Fits to a set of features x and a real-valued target y.

Parameters

  • x'dict'
  • y'base.typing.RegTarget'
  • w — defaults to 1.0

predict_one

Predict the output of features x.

Parameters

  • x'dict'

Returns

base.typing.RegTarget: The prediction.

Notes

This implementation enhances the original proposal 1 by using an incremental strategy to discretize numerical features dynamically, rather than relying on a calibration set and parameterized number of bins. The strategy used is an adaptation of the Quantization Observer (QO) 2. Different bin size setting policies are available for selection. They directly related to number of split candidates the tree is going to explore, and thus, how accurate its split decisions are going to be.
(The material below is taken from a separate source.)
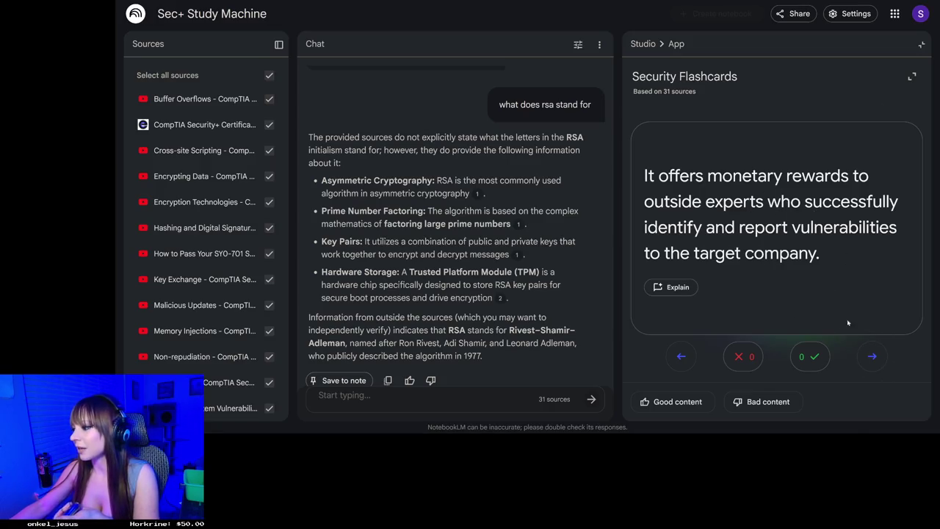
pyautogui.click(743, 357)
Besides, the number of stored bins per feature is directly related to the tree's memory usage and runtime.


  1. Gouk, H., Pfahringer, B., & Frank, E. (2019, October). Stochastic Gradient Trees. In Asian Conference on Machine Learning (pp. 1094-1109). 

  2. Mastelini, S.M. and de Leon Ferreira, A.C.P., 2021. Using dynamical quantization to perform split attempts in online tree regressors. Pattern Recognition Letters.